Hypothesis / aims of study
Urodynamic studies (UDS) are traditionally interpreted within a detrusor-centred framework derived from native bladder physiology. This paradigm becomes problematic in reconstructed lower urinary tracts, such as orthotopic neobladders and augmentation cystoplasty, where the detrusor is partially or completely absent. Despite this, conventional terminology and interpretative models continue to be applied, risking misclassification of physiological findings. We aimed to clarify what UDS measures in reconstructed systems, identify key interpretative pitfalls, and propose a physiology-based framework that incorporates time-dependent changes in bowel reservoirs and their impact on compliance and pressure behaviour.

EXERCISE BRIEF:
For each of the following statements, say yes or no as to whether it agrees with the passage on the study's aims above, and quote the words of the passage that decide it. 1. Urodynamic studies have traditionally been read within a framework centered on the detrusor. 2. In orthotopic neobladders, the detrusor is fully present. 3. Conventional terminology is no longer applied to reconstructed lower urinary tracts.

DATA TO EXAMINE:

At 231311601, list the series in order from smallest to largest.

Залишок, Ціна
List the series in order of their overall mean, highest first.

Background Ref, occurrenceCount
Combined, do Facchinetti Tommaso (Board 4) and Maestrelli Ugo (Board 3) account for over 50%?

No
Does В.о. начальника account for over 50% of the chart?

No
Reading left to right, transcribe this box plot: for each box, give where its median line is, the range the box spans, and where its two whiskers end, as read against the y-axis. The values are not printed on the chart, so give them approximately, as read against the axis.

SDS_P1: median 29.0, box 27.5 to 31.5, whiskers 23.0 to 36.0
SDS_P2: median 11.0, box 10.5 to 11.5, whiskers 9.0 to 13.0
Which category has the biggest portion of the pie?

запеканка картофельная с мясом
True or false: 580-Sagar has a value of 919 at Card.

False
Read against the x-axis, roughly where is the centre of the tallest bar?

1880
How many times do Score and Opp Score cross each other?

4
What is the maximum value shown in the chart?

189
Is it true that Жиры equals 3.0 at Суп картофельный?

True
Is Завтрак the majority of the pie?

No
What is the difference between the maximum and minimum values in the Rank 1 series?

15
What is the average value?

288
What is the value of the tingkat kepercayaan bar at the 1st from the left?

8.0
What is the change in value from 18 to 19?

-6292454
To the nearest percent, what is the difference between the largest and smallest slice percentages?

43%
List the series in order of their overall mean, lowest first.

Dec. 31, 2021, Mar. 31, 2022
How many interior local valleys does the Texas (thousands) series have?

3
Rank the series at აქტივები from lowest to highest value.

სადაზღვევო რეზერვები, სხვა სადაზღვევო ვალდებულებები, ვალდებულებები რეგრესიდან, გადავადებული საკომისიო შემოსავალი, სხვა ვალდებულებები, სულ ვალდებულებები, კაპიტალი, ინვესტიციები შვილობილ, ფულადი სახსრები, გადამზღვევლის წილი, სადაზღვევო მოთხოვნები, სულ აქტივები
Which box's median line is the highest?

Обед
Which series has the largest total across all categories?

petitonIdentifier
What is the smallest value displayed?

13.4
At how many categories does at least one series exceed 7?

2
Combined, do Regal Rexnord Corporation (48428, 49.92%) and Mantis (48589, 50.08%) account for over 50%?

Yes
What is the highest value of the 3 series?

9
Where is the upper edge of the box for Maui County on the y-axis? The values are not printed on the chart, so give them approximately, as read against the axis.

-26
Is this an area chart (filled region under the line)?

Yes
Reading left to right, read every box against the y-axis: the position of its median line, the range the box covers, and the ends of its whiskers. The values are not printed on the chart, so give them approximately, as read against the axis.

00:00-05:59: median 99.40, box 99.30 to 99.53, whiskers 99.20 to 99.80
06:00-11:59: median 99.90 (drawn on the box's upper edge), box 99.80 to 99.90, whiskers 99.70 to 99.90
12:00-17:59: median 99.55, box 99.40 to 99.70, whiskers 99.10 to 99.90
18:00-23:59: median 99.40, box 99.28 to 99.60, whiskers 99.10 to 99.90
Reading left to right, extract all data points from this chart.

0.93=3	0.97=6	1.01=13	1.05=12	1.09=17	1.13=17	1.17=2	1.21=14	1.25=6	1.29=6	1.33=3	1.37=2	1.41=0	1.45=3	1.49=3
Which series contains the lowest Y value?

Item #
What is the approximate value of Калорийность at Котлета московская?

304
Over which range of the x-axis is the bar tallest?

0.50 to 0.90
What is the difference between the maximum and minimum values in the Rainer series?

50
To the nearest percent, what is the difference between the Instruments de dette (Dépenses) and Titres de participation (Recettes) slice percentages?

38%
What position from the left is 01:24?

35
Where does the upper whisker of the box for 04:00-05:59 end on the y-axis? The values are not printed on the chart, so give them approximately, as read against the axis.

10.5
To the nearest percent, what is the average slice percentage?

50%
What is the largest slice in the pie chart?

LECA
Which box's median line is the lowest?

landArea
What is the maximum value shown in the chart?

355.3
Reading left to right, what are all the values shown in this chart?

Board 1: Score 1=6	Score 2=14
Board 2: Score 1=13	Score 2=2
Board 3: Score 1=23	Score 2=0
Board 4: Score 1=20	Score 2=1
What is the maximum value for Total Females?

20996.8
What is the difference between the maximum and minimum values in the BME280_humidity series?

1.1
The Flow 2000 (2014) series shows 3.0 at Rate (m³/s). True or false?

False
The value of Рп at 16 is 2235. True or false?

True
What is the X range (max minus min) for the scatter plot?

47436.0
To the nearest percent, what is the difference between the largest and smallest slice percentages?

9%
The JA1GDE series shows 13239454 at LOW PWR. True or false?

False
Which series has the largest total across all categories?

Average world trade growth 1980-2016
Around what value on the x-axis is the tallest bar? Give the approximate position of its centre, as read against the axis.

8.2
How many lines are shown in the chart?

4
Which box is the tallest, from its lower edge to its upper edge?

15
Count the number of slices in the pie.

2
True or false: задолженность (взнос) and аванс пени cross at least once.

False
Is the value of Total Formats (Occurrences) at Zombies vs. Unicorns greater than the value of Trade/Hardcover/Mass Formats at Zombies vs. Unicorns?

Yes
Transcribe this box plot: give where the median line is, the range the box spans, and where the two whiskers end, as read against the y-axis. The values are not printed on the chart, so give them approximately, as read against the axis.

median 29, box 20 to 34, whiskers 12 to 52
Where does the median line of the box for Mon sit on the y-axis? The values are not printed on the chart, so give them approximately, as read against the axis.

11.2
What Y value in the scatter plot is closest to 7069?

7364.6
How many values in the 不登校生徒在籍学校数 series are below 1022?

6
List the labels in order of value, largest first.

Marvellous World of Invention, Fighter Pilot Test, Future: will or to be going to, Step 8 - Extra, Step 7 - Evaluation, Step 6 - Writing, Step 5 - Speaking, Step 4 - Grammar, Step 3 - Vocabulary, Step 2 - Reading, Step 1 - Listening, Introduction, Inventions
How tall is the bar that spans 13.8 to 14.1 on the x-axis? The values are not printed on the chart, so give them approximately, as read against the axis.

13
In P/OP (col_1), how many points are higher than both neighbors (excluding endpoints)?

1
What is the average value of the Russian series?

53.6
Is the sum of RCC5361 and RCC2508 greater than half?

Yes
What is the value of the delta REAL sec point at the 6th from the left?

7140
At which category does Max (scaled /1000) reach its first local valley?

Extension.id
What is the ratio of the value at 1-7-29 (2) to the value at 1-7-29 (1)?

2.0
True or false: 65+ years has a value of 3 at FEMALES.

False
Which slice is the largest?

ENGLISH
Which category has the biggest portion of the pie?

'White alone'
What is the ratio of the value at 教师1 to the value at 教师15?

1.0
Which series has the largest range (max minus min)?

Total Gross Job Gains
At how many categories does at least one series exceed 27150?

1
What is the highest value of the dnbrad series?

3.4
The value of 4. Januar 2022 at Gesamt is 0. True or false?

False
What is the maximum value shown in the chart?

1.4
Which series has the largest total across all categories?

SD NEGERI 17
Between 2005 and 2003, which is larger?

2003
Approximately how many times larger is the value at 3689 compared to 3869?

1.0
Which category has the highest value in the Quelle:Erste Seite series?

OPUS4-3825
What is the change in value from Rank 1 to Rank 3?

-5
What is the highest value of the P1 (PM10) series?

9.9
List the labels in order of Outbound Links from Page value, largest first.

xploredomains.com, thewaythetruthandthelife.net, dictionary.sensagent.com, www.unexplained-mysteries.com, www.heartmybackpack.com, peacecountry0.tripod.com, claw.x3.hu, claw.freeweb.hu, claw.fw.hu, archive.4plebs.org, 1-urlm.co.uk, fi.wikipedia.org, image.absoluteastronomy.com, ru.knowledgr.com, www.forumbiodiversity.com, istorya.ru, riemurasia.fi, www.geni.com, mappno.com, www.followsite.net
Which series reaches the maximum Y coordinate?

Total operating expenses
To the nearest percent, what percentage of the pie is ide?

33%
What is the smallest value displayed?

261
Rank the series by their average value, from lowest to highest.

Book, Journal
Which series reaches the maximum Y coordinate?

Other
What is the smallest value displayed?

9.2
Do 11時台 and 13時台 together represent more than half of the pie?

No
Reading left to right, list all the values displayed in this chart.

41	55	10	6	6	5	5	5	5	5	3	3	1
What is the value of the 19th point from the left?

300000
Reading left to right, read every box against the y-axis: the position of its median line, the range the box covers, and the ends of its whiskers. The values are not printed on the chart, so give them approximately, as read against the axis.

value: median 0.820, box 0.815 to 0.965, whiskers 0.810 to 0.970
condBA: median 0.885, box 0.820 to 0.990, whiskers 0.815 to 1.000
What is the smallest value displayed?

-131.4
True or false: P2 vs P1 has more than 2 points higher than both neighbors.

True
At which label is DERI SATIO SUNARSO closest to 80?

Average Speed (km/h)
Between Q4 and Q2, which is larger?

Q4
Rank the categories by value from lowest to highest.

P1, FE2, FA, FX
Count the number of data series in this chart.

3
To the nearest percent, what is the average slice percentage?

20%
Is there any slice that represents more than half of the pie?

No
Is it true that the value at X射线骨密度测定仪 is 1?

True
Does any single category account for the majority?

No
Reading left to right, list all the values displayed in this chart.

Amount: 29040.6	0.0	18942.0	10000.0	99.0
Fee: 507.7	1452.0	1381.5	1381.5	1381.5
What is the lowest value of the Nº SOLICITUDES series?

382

RESPONSE TO THE EXERCISE:
1. Yes: "Urodynamic studies (UDS) are traditionally interpreted within a detrusor-centred framework derived from native bladder physiology."
2. No: "where the detrusor is partially or completely absent"
3. No: "conventional terminology and interpretative models continue to be applied"